Gold prices have been riding a perfect macroeconomic storm higher that started in October last year and picked up pace in mid-February against a backdrop of broadly flat real U.S. interest rates and a stable U.S. dollar, the strategists added.

But in recent weeks the dollar and the level of bond yields, particularly real yields, the two dominant cyclical drivers of gold, have been on the up and up, paving the way to a much bumpier path higher for the yellow metal. 

The jump in yields followed a slew of hawkish remarks from Federal Reserve officials including from chairman Jerome Powell, who earlier this week signaled that the recent upside surprises to inflation have knocked the Fed’s confidence to begin cutting rates. 
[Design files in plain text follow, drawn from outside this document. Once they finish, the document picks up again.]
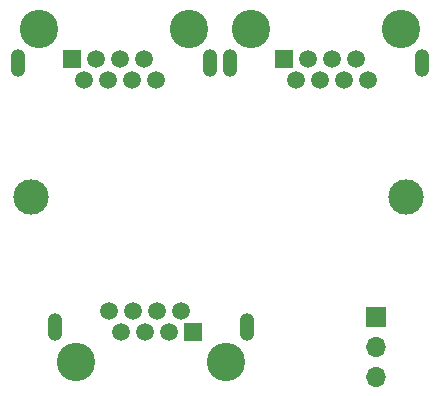
<source format=gbr>
%TF.GenerationSoftware,KiCad,Pcbnew,(6.0.6)*%
%TF.CreationDate,2022-07-09T15:22:20-05:00*%
%TF.ProjectId,Clinic_RJ45_Splitter,436c696e-6963-45f5-924a-34355f53706c,rev?*%
%TF.SameCoordinates,Original*%
%TF.FileFunction,Soldermask,Top*%
%TF.FilePolarity,Negative*%
%FSLAX46Y46*%
G04 Gerber Fmt 4.6, Leading zero omitted, Abs format (unit mm)*
G04 Created by KiCad (PCBNEW (6.0.6)) date 2022-07-09 15:22:20*
%MOMM*%
%LPD*%
G01*
G04 APERTURE LIST*
%ADD10C,3.250000*%
%ADD11R,1.500000X1.500000*%
%ADD12C,1.500000*%
%ADD13O,1.259000X2.362000*%
%ADD14C,3.000000*%
%ADD15R,1.700000X1.700000*%
%ADD16O,1.700000X1.700000*%
G04 APERTURE END LIST*
D10*
%TO.C,J4*%
X155724320Y-77259180D03*
X168424320Y-77259180D03*
D11*
X158525020Y-79799180D03*
D12*
X159545020Y-81579180D03*
X160555020Y-79799180D03*
X161575020Y-81579180D03*
X162585020Y-79799180D03*
X163605020Y-81579180D03*
X164615020Y-79799180D03*
X165635020Y-81579180D03*
D13*
X170204320Y-80161130D03*
X153944320Y-80161130D03*
%TD*%
D10*
%TO.C,J2*%
X137795000Y-77224620D03*
X150495000Y-77224620D03*
D11*
X140595700Y-79764620D03*
D12*
X141615700Y-81544620D03*
X142625700Y-79764620D03*
X143645700Y-81544620D03*
X144655700Y-79764620D03*
X145675700Y-81544620D03*
X146685700Y-79764620D03*
X147705700Y-81544620D03*
D13*
X152275000Y-80126570D03*
X136015000Y-80126570D03*
%TD*%
D14*
%TO.C,REF\u002A\u002A*%
X168910000Y-91440000D03*
%TD*%
D15*
%TO.C,J1*%
X166370000Y-101600000D03*
D16*
X166370000Y-104140000D03*
X166370000Y-106680000D03*
%TD*%
D14*
%TO.C,REF\u002A\u002A*%
X137160000Y-91440000D03*
%TD*%
D10*
%TO.C,J3*%
X153670000Y-105425240D03*
X140970000Y-105425240D03*
D11*
X150869300Y-102885240D03*
D12*
X149849300Y-101105240D03*
X148839300Y-102885240D03*
X147819300Y-101105240D03*
X146809300Y-102885240D03*
X145789300Y-101105240D03*
X144779300Y-102885240D03*
X143759300Y-101105240D03*
D13*
X139190000Y-102523290D03*
X155450000Y-102523290D03*
%TD*%
M02*

</source>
Traders now see the Fed’s first rate cut in September rather than June, with just two rate cuts priced in for this year, compared with the six or seven estimated previously, and fewer than the three cuts for 2024 that the Fed had projected at its March meeting.      

Gold has, however, appreciated despite this backdrop of higher yields and a stronger dollar, but is 

“now quite overbought,” the strategists warned. The precious metal’s resilience could likely be explained by ongoing momentum as well as a jump in demand for safe-haven assets following a step up in geopolitical tensions.  

Gold’s strength appears to “reflect momentum rather than any specific driver of performance,” MRB Partners said.

But major chinks in gold’s armor may not appear until central bank remove the excess liquidity sloshing around markets.   

“We believe that gold will continue to receive support for as long as there is easy money being provided by central banks,” the strategists added.